April 11, 2011 Theodor Fontane, Effie Briest (1894/95)
Set in the northern German hinterlands and in Berlin in the late 19th century, Fontane's exquisitely crafted realistic novel depicts loveless, solitary life of a very young woman married to her mother's former suitor. Effie Briest resembles both Emma Bovary and Anna Karenina in being a very young, inexperienced and romantically inclined middle-class woman who is crushed by the social conventions that constrict her life. Her inventor however, used a literary technique in depicting her life, that gives his novel a much richer texture than the one we find in the novels by Flaubert and Tolstoy. In this session we are exploring a literary technique that the art historian Erwin Panofsky called "disguised symbolism."
May 16, 2011 Theodor Fontane, Effie Briest (1894/95) - Part 2
In this second session about Fontane's exquisite novel, we examine how Fontane uses his technique of "disguised symbolism" to enhance the psychological realism of the novel. If chapter 1 subtly but consistently presents the heroine Effie as a type of Virgin Mary, how does this work out in the rest of the novel and what argument does Fontane pursue? Fontane is highly unusual in his time to present a consistently empathic view of women. He shows the pressures society imposed on a young upper middle class woman deprived of a useful education and puts her suffering on a par with that of the young Mary/Miriam. More important, however, Fontane also shows what literature can do as high art: it can argue a case on three levels simultaneously and provide intellectual pleasure and stimulation according to the degree of education the reader brings to the novel.
May 16, 2011 Lev Tolstoy, The Writings of the 1880s
After Tolstoy finished Anna Karenina in 1879, he fell into a deep spiritual crisis. He tried to master it by writing three religious works (Confession, A Critique of Dogmatic Theology, and a collation of the four gospels). They amounted to a radical critique of the Russian Orthodox Church, which Tolstoy accused of hypocrisy, distortion and obscurantism. He advocated instead a Christian faith cleansed of all miraculous elements and a life led according to the five moral precepts led out in the "Sermon on the Mount." When Tolstoy returned to Moscow in 1882 after a very long absence, he was shocked by the large number of urban poor caused by Russia's belated industrialization. In his 1886 book "What Then Must We Do?" he includes 14 chapters of stunning urban reportage, painting an unmatched picture of urban poverty in Russia.
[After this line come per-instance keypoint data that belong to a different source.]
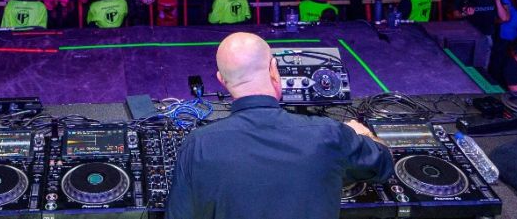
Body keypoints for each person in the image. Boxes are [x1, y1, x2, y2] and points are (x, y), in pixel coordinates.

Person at [166, 32, 393, 219]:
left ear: (222, 80)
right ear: (274, 69)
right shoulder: (328, 134)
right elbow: (384, 164)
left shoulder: (197, 145)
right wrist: (362, 134)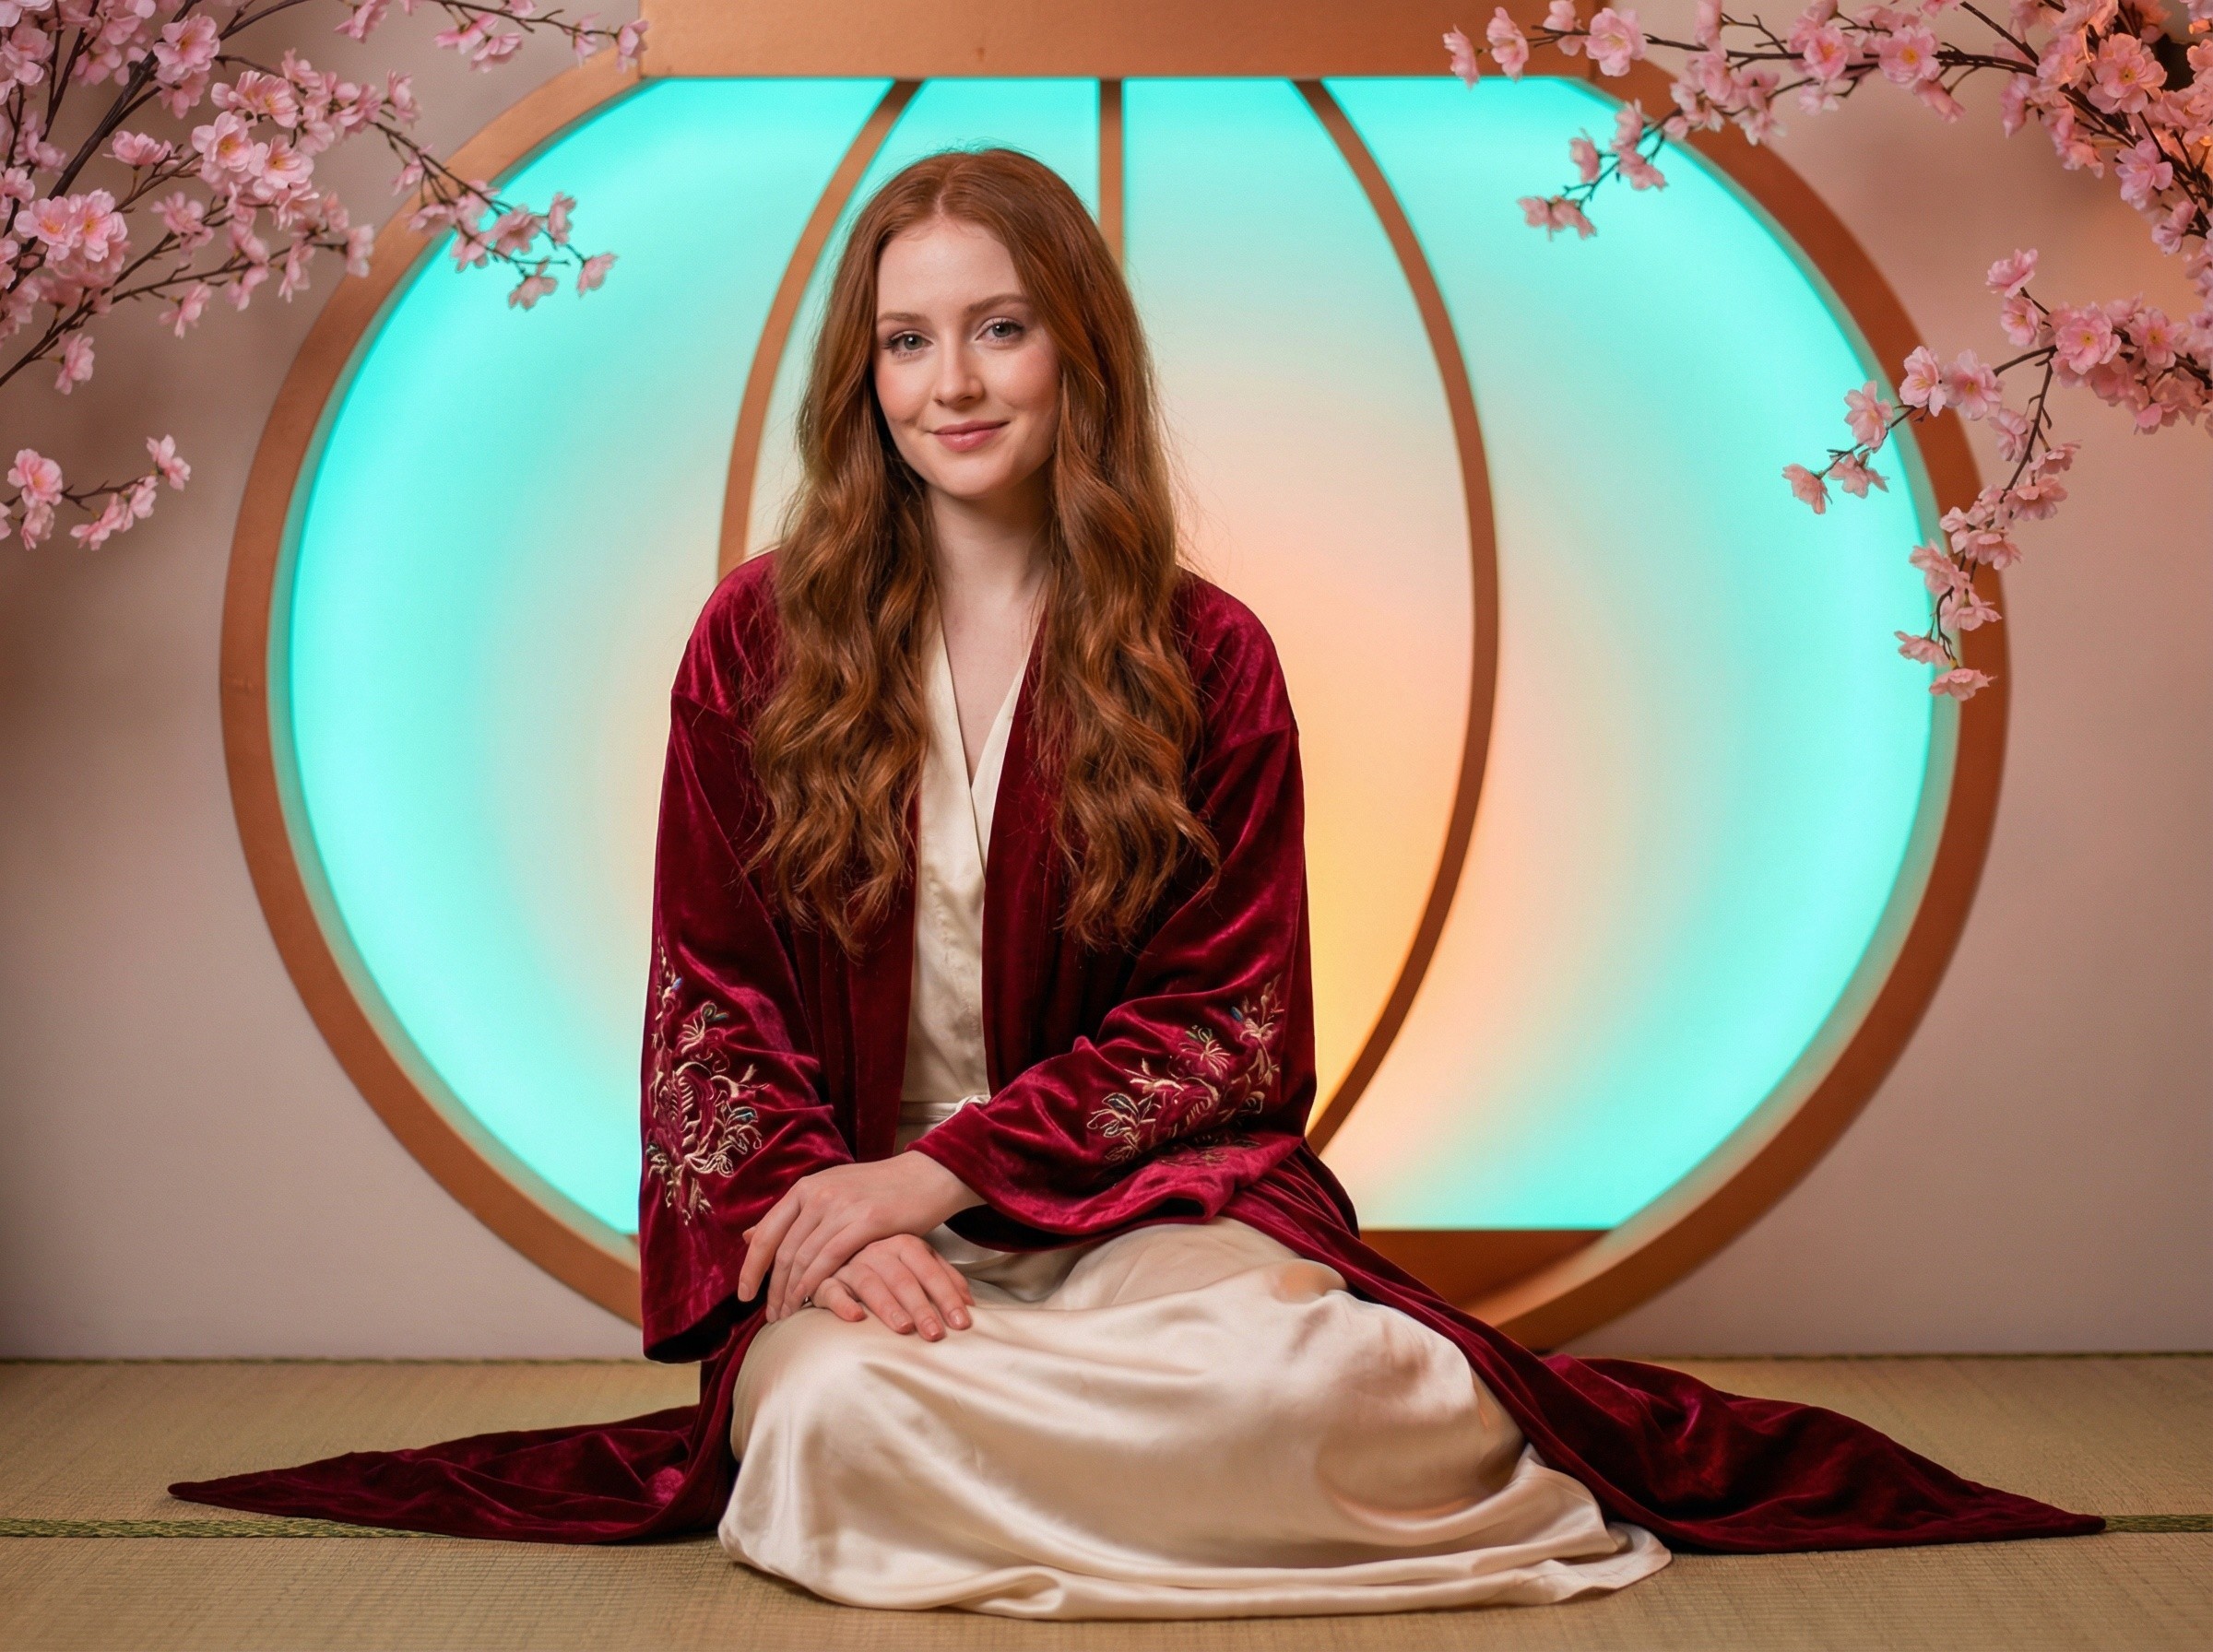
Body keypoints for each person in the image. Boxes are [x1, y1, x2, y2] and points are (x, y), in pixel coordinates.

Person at [173, 148, 2099, 1616]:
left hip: (1144, 1214)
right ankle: (1125, 1495)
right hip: (856, 1228)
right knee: (828, 1411)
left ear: (1076, 351)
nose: (951, 381)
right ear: (862, 374)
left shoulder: (1207, 653)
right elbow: (711, 1003)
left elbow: (1228, 1026)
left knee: (1372, 1384)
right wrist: (838, 1220)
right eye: (907, 339)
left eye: (999, 328)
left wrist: (942, 1171)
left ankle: (1049, 1488)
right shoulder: (754, 643)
Finally, in this lecture, the Tolstoy of the 1880s is placed in the context of his fellow writers: the realist Turgenev (dead ind 1883), the spiritual conservative Dostoevsky (dead in 1881), the empathic observer of the little people and the bored middle class Chekhov (dead in 1904), and the rising stars of Yiddish literature who are receptive to Tolstoy's message of the commitment to a moral life.
June 13, 2011 Lev Tolstoy, "The Death of Ivan Ilych" (1886) Lev Tolstoy, "Master and Man" (1895) Lev Tolstoy, Resurrection (1899)
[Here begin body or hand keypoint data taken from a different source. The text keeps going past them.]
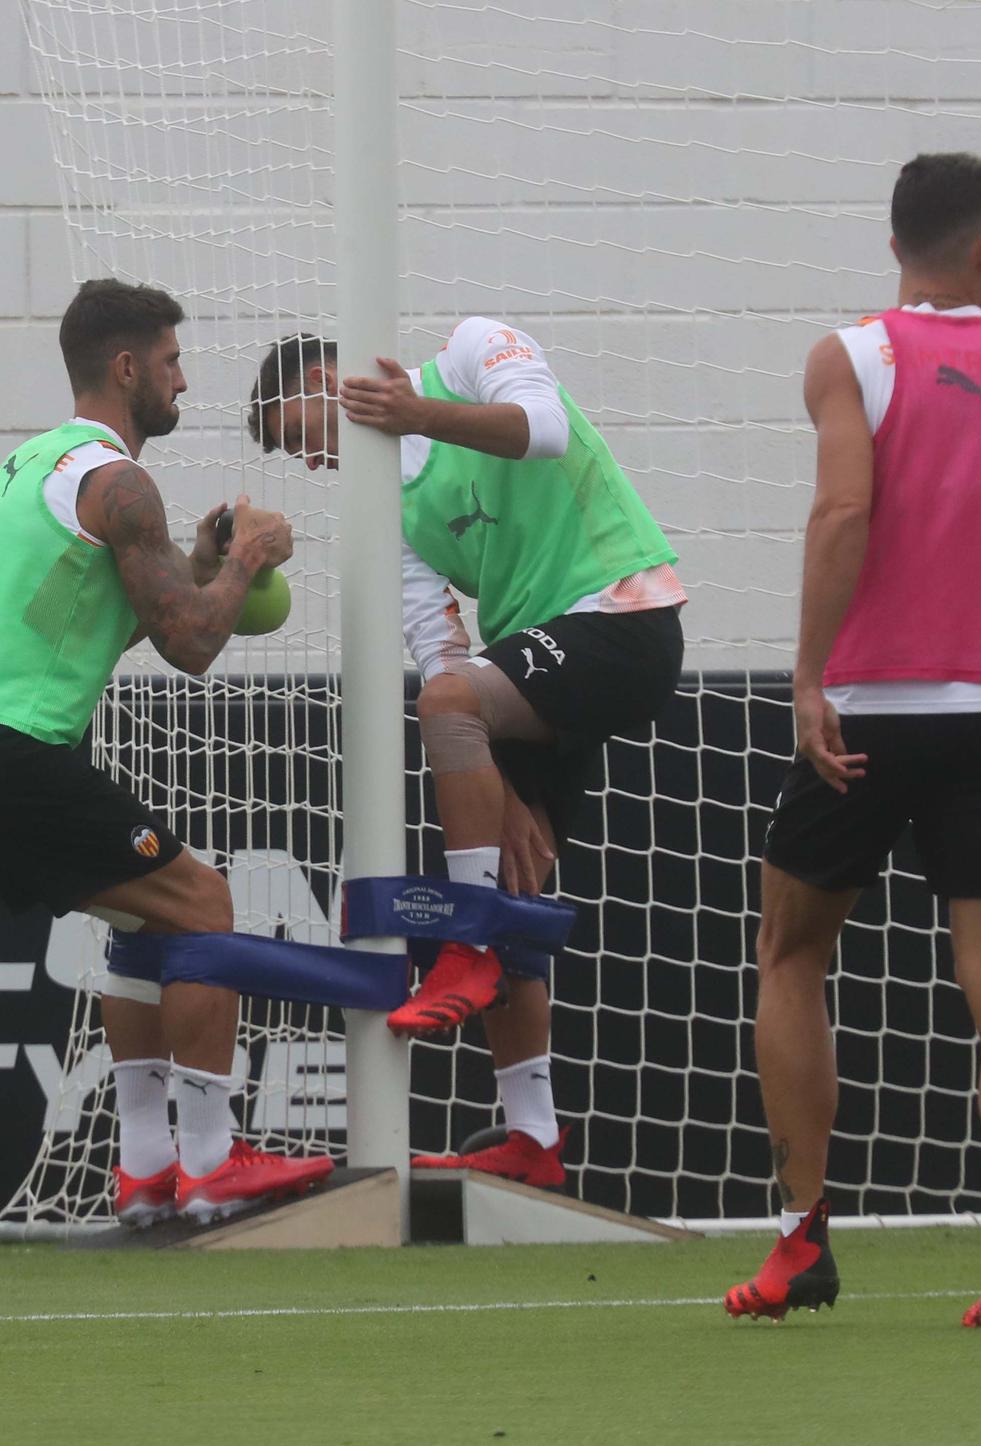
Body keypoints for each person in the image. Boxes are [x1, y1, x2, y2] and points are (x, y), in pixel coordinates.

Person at [0, 278, 333, 1226]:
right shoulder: (123, 481)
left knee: (147, 920)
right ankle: (211, 1165)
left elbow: (97, 628)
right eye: (171, 362)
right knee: (204, 902)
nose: (182, 380)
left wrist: (204, 565)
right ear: (127, 368)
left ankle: (143, 1172)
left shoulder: (36, 463)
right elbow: (193, 646)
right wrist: (250, 555)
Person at [725, 153, 981, 1328]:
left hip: (869, 710)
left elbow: (841, 513)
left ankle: (800, 1241)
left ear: (892, 246)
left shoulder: (852, 355)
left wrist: (808, 677)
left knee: (789, 953)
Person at [248, 317, 685, 1187]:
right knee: (519, 873)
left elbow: (545, 427)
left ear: (332, 383)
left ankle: (469, 944)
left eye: (303, 438)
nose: (312, 465)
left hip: (624, 618)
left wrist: (414, 415)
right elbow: (437, 641)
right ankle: (535, 1139)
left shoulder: (469, 353)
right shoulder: (389, 512)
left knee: (448, 710)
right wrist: (495, 776)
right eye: (294, 457)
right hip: (535, 667)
The last works of Tolstoy are often misread Christianizing works in which Tolstoy's admonishes his readers to follow the moral precepts of laid out in the Gospels. But a close analysis of Tolstoy's late stories and of his last novel Resurrection show that Tolstoy's view of the human condition shared non of Christianity's endemic optimism. The story "Master and Man," in particular, shows human beings thrown into a merciless life that moves inexorably toward death. Salvation, redemption into a transcendent life, is an illusion. When man realizes that he is inevitably going to die and that there is nothing after death, he is gripped by existential terror (strakh) and recognizes that his only salvation is the warmth of his fellow man.
The novel Resurrection is a unique depiction of the social realities of late Tsarist Russia with its arbitrary and irrational functioning of the judicial system, the overcrowding of prisons, and the gestation of the revolutionary energies that erupted less than twenty years later. Tolstoy's keen sense of human vanity leads him to recognize the selfish motivation of the revolutionaries. Goodness, he shows, is to acknowledge who you are as a human being, to assess your own potential and then to put your potential unselfishly at the service of your fellow man.